Improving the ability to predict falls among older adults following inpatient rehabilitation
- Correspondence to Laura M Wagner
College of Nursing, Hartford Institute for Geriatric Nursing, New York University, 726 Broadway, 10th floor, NY 10003; USA;
Implications for practice and research
■ The simple tool furthers our understanding of the key variables that could be predictive of falls following a rehabilitation stay.
■ Collaboration with other members of the healthcare team may be necessary to complete the tool such as sway assessment since nurses may not be readily trained in how to complete one.
■ Future research should focus on testing the predicted probability of falling in high-risk groups after being discharged from rehabilitation such as stroke survivors and those with cognitive impairments.
Falls in the older people continue to challenge healthcare providers in all care settings. This is especially true in rehabilitation settings where the goals focus on restoration of the clients' function and independence. As a result, clients are encouraged to be as mobile as possible which also increases their risk for falling, especially if their mobility status is compromised. One challenge continually facing healthcare providers is how to best identify and predict those at greatest risk for falling both during a rehabilitation stay and after discharge.
This study was conducted in the rehabilitation wards in two Australian hospitals. Baseline data on 15 common predictor variables (eg, fall history) were collected and a total of 431 older patients were followed up at least monthly for 3 months after discharge to identify incidence of falls.
In total, 34% of the participants fell during this time with 16% falling repeatedly. The presence of three risk factors: male gender, prescription of central nervous system (CNS) medications and increased postural sway (using a swaymeter) has a 68% probability of falling within 3 months after rehabilitation stay.
Sherrington et al have developed a simple tool to predict falls in patients following inpatient rehabilitation. The strengths of this study include (1) the rigourous analytic approaches and (2) the validation of internal validity using sophisticated statistical procedures, which increases the likelihood that the tool is replicable. Yet, one is left to wonder whether the participants are truly representative of the aged rehabilitation population, especially given that only 20% of the participants had a general decrease in their mobility and half of the eligible participants did not enrol in the study. As the authors point out, before the tool can be widely disseminated into clinical practice, external validation must be done to ensure the generalisability of its use (ie, external validity).
The data from this study are built on previous studies predicting falls on postdischarge participants, which were based solely on the routinely available discharge medical records. However, the accuracy of the data is extremely difficult to ascertain in the rehabilitation population.1 2 Other variables such as housing arrangements and levels of social support after discharge with activities of daily living, may play a greater role in affecting falls after discharge from rehabilitation. Also, the level of postdischarge therapy received by the client may also play a role. Furthermore, another limitation of this tool, as is with many other prediction tools, is the inability to account for environmental conditions present that could be contributors to the actual fall.
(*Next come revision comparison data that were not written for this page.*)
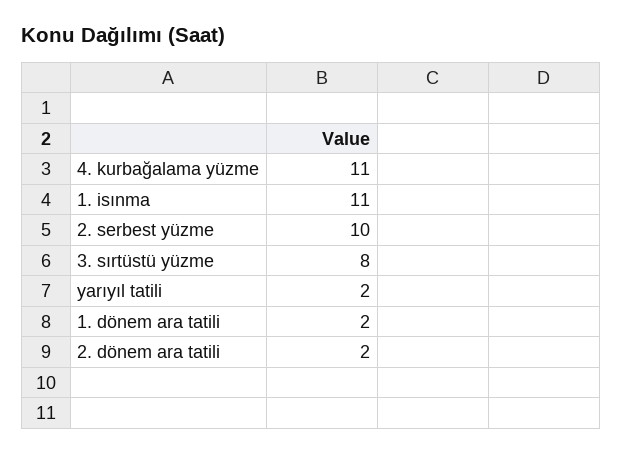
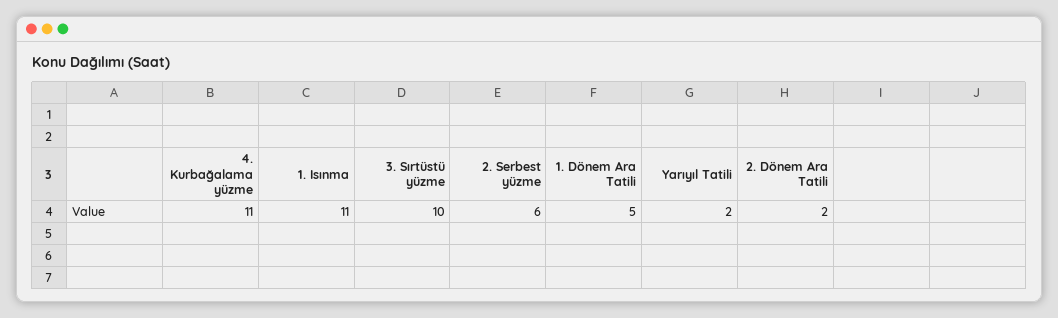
  {
    "4. kurbağalama yüzme": 11,
    "1. isınma": 11,
-   "2. serbest yüzme": 10,
+   "2. serbest yüzme": 6,
-   "3. sırtüstü yüzme": 8,
+   "3. sırtüstü yüzme": 10,
    "yarıyıl tatili": 2,
-   "1. dönem ara tatili": 2,
+   "1. dönem ara tatili": 5,
    "2. dönem ara tatili": 2
  }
Perell et al3 recommend a list of criteria for choosing the most appropriate assessment tool. These criteria include high sensitivity, specificity and inter-rater reliability; similarity of resident population to the one in which the instrument was developed or studied; written procedures explicitly outlining appropriate use of the tool; reasonable time required to administer the scale; and established thresholds identifying when to initiate interventions. Further testing of this prediction tool needs to include reliability assessment and methods of scale administration and use, especially given that sway measurement may not be an activity in which nurses have proficiency. A discussion of how the prediction tool will be useful to guide care planning in clients following a rehabilitation stay is also needed. Nonetheless, the present study is a step in the right direction to advance the science of predicting falls among older adults following inpatient rehabilitation.